Aim of the exercise
Write out the listing below again, precisely as it is given.

# Start of Records shown

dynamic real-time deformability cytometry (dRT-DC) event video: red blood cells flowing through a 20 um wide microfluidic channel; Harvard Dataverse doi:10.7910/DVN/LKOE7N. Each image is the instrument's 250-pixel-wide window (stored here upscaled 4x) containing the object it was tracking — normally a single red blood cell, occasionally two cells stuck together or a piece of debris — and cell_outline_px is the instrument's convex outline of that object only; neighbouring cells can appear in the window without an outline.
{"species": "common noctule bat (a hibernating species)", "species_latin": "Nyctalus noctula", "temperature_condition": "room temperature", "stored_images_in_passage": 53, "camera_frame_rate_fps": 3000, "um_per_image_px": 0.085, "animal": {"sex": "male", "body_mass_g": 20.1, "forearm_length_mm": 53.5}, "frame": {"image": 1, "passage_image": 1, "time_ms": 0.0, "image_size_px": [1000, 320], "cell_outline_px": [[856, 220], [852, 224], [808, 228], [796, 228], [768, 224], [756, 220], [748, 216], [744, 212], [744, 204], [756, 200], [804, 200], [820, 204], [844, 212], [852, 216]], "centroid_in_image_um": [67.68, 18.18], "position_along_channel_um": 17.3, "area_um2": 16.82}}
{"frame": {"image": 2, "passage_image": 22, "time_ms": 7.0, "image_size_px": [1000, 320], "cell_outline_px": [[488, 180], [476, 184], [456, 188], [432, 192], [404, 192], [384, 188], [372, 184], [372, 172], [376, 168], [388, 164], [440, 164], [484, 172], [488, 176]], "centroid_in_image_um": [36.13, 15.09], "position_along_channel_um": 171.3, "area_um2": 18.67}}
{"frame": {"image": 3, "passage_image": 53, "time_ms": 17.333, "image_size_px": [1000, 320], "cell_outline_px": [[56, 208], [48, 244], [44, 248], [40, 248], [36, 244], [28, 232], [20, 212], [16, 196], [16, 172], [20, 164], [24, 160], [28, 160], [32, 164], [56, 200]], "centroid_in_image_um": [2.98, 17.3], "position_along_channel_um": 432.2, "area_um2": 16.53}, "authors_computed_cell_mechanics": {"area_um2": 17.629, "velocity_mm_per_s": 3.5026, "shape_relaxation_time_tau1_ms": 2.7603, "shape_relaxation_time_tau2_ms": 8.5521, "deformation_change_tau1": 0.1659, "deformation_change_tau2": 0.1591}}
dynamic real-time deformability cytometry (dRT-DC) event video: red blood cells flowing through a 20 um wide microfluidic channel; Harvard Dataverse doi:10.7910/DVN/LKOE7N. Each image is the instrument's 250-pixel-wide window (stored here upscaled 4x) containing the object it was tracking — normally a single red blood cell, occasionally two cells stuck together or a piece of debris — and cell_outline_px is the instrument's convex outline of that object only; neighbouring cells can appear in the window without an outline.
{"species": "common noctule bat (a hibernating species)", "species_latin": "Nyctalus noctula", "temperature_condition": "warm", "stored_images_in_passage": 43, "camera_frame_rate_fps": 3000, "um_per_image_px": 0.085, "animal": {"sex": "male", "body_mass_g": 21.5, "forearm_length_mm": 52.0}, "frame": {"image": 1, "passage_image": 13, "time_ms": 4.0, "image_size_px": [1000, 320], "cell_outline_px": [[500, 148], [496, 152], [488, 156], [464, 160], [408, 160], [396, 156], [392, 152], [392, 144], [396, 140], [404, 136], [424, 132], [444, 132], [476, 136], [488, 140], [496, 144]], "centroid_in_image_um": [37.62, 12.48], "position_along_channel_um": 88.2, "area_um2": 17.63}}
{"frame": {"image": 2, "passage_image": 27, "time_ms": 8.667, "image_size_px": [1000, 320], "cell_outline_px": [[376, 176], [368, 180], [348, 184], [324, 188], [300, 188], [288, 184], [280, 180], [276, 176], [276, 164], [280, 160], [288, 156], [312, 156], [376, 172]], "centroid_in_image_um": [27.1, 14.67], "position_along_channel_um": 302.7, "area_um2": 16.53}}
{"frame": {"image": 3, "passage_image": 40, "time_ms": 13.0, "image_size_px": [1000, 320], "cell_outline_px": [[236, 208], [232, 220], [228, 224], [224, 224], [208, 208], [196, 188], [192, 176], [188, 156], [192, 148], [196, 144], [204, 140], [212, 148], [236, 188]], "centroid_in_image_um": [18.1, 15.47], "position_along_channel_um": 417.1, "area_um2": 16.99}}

# End of Records shown

Written response
dynamic real-time deformability cytometry (dRT-DC) event video: red blood cells flowing through a 20 um wide microfluidic channel; Harvard Dataverse doi:10.7910/DVN/LKOE7N. Each image is the instrument's 250-pixel-wide window (stored here upscaled 4x) containing the object it was tracking — normally a single red blood cell, occasionally two cells stuck together or a piece of debris — and cell_outline_px is the instrument's convex outline of that object only; neighbouring cells can appear in the window without an outline.
{"species": "common noctule bat (a hibernating species)", "species_latin": "Nyctalus noctula", "temperature_condition": "room temperature", "stored_images_in_passage": 53, "camera_frame_rate_fps": 3000, "um_per_image_px": 0.085, "animal": {"sex": "male", "body_mass_g": 20.1, "forearm_length_mm": 53.5}, "frame": {"image": 1, "passage_image": 1, "time_ms": 0.0, "image_size_px": [1000, 320], "cell_outline_px": [[856, 220], [852, 224], [808, 228], [796, 228], [768, 224], [756, 220], [748, 216], [744, 212], [744, 204], [756, 200], [804, 200], [820, 204], [844, 212], [852, 216]], "centroid_in_image_um": [67.68, 18.18], "position_along_channel_um": 17.3, "area_um2": 16.82}}
{"frame": {"image": 2, "passage_image": 22, "time_ms": 7.0, "image_size_px": [1000, 320], "cell_outline_px": [[488, 180], [476, 184], [456, 188], [432, 192], [404, 192], [384, 188], [372, 184], [372, 172], [376, 168], [388, 164], [440, 164], [484, 172], [488, 176]], "centroid_in_image_um": [36.13, 15.09], "position_along_channel_um": 171.3, "area_um2": 18.67}}
{"frame": {"image": 3, "passage_image": 53, "time_ms": 17.333, "image_size_px": [1000, 320], "cell_outline_px": [[56, 208], [48, 244], [44, 248], [40, 248], [36, 244], [28, 232], [20, 212], [16, 196], [16, 172], [20, 164], [24, 160], [28, 160], [32, 164], [56, 200]], "centroid_in_image_um": [2.98, 17.3], "position_along_channel_um": 432.2, "area_um2": 16.53}, "authors_computed_cell_mechanics": {"area_um2": 17.629, "velocity_mm_per_s": 3.5026, "shape_relaxation_time_tau1_ms": 2.7603, "shape_relaxation_time_tau2_ms": 8.5521, "deformation_change_tau1": 0.1659, "deformation_change_tau2": 0.1591}}
dynamic real-time deformability cytometry (dRT-DC) event video: red blood cells flowing through a 20 um wide microfluidic channel; Harvard Dataverse doi:10.7910/DVN/LKOE7N. Each image is the instrument's 250-pixel-wide window (stored here upscaled 4x) containing the object it was tracking — normally a single red blood cell, occasionally two cells stuck together or a piece of debris — and cell_outline_px is the instrument's convex outline of that object only; neighbouring cells can appear in the window without an outline.
{"species": "common noctule bat (a hibernating species)", "species_latin": "Nyctalus noctula", "temperature_condition": "warm", "stored_images_in_passage": 43, "camera_frame_rate_fps": 3000, "um_per_image_px": 0.085, "animal": {"sex": "male", "body_mass_g": 21.5, "forearm_length_mm": 52.0}, "frame": {"image": 1, "passage_image": 13, "time_ms": 4.0, "image_size_px": [1000, 320], "cell_outline_px": [[500, 148], [496, 152], [488, 156], [464, 160], [408, 160], [396, 156], [392, 152], [392, 144], [396, 140], [404, 136], [424, 132], [444, 132], [476, 136], [488, 140], [496, 144]], "centroid_in_image_um": [37.62, 12.48], "position_along_channel_um": 88.2, "area_um2": 17.63}}
{"frame": {"image": 2, "passage_image": 27, "time_ms": 8.667, "image_size_px": [1000, 320], "cell_outline_px": [[376, 176], [368, 180], [348, 184], [324, 188], [300, 188], [288, 184], [280, 180], [276, 176], [276, 164], [280, 160], [288, 156], [312, 156], [376, 172]], "centroid_in_image_um": [27.1, 14.67], "position_along_channel_um": 302.7, "area_um2": 16.53}}
{"frame": {"image": 3, "passage_image": 40, "time_ms": 13.0, "image_size_px": [1000, 320], "cell_outline_px": [[236, 208], [232, 220], [228, 224], [224, 224], [208, 208], [196, 188], [192, 176], [188, 156], [192, 148], [196, 144], [204, 140], [212, 148], [236, 188]], "centroid_in_image_um": [18.1, 15.47], "position_along_channel_um": 417.1, "area_um2": 16.99}}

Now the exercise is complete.